-- Source material --
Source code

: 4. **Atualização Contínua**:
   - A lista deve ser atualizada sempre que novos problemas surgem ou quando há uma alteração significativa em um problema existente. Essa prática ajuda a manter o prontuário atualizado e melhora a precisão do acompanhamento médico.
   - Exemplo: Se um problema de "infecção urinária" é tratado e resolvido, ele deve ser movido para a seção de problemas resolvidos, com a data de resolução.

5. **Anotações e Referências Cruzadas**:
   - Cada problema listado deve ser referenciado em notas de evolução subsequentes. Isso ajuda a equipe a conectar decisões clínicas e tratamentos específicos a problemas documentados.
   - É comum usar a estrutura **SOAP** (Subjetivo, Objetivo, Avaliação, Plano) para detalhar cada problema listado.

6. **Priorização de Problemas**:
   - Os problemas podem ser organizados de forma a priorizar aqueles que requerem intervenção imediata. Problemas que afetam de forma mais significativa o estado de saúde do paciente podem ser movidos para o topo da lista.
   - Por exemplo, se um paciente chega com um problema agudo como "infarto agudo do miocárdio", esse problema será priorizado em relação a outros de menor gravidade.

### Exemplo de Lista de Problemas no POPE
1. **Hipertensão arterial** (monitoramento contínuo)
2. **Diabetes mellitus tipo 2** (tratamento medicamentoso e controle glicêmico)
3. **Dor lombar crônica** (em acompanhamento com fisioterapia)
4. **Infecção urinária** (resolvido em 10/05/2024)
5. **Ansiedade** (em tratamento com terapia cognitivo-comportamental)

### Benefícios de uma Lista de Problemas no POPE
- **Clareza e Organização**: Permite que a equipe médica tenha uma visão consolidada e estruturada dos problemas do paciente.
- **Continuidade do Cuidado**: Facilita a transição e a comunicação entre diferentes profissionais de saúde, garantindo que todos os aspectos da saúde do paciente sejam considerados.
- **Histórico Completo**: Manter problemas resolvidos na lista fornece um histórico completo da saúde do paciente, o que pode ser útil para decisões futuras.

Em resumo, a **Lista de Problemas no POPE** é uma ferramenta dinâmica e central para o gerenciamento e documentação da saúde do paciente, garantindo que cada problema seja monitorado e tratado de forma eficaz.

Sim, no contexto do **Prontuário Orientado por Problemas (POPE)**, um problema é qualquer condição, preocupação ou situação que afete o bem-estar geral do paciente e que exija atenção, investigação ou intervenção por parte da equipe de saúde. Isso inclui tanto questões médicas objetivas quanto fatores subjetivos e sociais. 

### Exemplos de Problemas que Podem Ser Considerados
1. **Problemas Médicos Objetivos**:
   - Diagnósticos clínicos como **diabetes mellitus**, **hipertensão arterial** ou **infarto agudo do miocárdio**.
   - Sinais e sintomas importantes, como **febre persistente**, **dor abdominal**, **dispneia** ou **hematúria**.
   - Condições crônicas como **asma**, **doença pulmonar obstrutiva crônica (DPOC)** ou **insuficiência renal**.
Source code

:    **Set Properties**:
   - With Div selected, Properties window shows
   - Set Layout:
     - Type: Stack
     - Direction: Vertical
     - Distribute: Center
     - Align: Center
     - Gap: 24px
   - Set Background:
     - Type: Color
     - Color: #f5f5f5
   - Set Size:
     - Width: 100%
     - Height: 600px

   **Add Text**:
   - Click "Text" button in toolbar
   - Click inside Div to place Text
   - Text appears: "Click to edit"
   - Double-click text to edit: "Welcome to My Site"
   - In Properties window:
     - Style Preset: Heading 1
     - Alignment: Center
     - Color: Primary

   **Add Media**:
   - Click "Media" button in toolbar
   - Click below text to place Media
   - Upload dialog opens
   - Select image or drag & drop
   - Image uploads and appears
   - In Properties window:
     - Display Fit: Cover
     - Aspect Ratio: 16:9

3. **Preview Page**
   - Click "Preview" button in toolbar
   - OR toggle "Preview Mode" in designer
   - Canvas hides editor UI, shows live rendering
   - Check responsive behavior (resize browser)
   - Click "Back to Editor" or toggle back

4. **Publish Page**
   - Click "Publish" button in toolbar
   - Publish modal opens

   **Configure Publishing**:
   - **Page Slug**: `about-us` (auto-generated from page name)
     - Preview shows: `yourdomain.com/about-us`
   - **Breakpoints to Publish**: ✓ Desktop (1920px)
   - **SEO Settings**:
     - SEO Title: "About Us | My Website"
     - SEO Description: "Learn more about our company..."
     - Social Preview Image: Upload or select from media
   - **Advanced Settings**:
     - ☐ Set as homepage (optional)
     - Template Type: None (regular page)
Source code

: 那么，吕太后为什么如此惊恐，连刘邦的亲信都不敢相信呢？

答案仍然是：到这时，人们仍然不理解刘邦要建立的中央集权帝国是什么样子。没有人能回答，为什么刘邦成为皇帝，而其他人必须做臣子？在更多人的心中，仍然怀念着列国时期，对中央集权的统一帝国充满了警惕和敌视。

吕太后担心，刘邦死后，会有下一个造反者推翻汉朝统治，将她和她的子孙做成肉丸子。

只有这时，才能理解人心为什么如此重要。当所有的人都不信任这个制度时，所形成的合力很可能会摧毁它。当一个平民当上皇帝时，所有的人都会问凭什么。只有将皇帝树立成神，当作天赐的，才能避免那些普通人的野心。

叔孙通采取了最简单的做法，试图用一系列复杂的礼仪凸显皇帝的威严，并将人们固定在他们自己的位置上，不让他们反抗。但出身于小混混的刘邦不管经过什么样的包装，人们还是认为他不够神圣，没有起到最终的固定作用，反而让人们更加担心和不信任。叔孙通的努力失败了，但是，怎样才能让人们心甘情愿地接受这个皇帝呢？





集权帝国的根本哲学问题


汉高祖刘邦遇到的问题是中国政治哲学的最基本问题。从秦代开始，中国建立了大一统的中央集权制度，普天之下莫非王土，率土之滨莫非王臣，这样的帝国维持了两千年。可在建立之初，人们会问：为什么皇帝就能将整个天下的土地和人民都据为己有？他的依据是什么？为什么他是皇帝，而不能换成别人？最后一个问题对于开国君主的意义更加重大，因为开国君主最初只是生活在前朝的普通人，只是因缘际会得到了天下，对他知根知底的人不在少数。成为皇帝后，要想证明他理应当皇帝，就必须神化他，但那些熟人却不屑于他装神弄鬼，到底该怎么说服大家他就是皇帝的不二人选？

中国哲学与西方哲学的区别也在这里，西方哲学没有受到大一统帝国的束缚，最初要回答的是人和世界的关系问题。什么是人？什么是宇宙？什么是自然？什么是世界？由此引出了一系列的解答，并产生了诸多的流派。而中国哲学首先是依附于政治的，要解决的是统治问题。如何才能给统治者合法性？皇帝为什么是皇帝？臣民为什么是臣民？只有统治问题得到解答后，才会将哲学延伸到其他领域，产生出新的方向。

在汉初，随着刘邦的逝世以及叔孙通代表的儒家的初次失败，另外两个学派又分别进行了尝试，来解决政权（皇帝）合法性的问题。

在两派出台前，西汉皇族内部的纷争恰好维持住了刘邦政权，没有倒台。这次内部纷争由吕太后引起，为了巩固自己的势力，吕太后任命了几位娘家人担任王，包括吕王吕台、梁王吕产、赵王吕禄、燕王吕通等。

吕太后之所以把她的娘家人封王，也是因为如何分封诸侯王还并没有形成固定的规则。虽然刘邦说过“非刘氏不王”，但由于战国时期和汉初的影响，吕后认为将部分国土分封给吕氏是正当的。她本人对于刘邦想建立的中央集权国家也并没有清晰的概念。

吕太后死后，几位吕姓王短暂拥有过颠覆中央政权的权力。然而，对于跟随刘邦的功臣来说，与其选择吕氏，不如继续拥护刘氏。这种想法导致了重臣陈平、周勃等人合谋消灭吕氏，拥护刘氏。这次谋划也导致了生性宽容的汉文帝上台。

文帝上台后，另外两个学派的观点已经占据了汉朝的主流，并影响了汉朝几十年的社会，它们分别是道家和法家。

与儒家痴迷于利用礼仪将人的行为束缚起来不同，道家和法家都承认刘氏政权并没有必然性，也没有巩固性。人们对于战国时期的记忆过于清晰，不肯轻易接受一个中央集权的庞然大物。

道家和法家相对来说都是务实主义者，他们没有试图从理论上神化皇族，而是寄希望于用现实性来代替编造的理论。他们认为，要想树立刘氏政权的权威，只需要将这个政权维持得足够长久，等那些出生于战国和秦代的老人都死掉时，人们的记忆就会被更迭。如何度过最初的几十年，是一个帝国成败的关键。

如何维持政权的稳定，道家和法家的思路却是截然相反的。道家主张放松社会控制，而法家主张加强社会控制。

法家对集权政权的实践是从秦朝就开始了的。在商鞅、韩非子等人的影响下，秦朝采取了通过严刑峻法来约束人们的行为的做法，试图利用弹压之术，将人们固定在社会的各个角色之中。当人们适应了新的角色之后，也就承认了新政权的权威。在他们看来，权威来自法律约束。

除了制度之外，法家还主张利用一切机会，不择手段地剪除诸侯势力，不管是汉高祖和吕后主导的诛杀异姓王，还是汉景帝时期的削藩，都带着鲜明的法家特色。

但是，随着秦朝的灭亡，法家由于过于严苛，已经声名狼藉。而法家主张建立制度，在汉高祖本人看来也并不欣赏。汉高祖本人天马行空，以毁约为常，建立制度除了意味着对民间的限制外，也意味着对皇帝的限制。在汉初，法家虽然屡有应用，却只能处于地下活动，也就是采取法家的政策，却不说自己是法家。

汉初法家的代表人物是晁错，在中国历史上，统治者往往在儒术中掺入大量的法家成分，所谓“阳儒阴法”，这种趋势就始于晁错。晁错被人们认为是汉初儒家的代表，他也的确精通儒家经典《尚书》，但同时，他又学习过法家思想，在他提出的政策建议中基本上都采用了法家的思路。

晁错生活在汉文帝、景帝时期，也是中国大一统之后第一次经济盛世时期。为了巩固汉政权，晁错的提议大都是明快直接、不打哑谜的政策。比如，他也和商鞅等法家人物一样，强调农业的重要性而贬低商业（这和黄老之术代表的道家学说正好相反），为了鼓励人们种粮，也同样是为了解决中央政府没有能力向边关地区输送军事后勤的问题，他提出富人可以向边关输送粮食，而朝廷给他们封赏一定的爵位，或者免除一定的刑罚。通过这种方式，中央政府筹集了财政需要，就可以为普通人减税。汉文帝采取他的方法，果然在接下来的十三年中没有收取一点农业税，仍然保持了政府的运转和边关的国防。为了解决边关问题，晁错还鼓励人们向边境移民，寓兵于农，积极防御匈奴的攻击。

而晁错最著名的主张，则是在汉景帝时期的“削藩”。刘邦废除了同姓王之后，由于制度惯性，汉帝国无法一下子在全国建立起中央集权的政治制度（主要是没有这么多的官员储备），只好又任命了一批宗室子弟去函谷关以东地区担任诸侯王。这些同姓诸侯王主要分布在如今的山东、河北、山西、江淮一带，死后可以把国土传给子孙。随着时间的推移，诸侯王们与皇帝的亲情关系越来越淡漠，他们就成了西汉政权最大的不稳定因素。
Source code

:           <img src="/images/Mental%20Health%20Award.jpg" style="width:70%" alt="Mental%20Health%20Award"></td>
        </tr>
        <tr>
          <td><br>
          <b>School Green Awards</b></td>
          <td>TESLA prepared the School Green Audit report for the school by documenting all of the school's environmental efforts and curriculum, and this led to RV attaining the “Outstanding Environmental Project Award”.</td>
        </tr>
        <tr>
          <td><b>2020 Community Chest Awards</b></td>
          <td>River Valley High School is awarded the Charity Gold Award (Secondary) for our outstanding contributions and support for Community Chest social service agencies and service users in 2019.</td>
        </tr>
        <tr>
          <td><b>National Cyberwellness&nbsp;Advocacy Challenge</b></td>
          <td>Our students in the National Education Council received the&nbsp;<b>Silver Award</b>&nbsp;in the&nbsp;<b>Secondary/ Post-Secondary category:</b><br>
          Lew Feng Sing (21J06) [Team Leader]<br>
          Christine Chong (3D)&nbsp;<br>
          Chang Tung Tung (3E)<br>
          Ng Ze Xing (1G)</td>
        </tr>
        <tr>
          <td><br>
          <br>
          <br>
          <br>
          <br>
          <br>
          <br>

-- Exercise brief --
Would you please show every line of the material above that includes the string "arterial"?

-- Task solution --
1. **Hipertensão arterial** (monitoramento contínuo)
   - Diagnósticos clínicos como **diabetes mellitus**, **hipertensão arterial** ou **infarto agudo do miocárdio**.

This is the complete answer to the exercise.